[Collected data entries]
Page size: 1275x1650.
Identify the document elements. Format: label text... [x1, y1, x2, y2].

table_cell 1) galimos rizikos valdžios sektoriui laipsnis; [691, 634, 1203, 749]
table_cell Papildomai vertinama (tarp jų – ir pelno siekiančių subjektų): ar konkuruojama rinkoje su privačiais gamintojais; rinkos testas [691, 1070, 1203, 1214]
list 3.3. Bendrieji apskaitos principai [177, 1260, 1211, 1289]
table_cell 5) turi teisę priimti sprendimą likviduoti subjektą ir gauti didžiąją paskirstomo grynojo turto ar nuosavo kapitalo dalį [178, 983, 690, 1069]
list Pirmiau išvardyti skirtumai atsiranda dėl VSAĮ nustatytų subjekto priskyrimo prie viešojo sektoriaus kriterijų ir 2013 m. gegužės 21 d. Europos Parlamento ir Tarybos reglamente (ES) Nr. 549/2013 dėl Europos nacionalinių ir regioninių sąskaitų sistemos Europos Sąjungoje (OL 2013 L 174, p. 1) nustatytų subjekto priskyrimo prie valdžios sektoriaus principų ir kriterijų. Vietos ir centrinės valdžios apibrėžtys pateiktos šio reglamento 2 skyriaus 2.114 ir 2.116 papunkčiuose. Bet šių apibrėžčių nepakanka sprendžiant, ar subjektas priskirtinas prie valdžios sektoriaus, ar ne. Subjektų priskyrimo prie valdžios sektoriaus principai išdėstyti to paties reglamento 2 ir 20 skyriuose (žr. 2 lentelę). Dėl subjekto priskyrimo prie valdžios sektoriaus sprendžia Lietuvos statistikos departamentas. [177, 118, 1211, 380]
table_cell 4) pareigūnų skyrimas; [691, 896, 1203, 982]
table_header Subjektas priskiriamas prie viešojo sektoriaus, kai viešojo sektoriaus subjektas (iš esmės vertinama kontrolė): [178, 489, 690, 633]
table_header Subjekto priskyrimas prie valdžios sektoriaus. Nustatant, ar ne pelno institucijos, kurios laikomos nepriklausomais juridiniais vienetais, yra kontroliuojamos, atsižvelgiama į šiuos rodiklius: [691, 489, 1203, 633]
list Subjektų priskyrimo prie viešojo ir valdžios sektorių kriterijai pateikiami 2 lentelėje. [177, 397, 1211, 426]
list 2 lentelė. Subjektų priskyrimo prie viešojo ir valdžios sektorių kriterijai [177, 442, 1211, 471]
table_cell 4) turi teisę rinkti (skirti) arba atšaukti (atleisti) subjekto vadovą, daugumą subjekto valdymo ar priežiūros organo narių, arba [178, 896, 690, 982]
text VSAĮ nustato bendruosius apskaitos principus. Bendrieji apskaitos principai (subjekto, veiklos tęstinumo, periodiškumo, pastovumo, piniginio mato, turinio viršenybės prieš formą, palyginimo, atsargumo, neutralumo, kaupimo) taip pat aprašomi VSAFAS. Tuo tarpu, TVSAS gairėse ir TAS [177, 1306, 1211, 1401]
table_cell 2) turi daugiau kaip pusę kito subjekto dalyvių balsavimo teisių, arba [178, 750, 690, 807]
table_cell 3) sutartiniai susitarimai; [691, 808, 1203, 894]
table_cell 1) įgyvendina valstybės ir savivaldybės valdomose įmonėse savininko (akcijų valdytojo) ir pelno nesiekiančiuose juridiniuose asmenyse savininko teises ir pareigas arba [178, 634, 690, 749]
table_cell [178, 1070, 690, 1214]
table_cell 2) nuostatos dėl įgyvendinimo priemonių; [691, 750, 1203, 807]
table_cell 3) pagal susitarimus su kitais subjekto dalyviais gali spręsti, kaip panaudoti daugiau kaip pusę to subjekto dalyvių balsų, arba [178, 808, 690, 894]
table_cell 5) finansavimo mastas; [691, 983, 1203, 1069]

→ **Task prompt**
Extract every line in the entries above that contains the word "vertinama".

→ **Written reply**
table_cell Papildomai vertinama (tarp jų – ir pelno siekiančių subjektų): ar konkuruojama rinkoje su privačiais gamintojais; rinkos testas [691, 1070, 1203, 1214]
table_header Subjektas priskiriamas prie viešojo sektoriaus, kai viešojo sektoriaus subjektas (iš esmės vertinama kontrolė): [178, 489, 690, 633]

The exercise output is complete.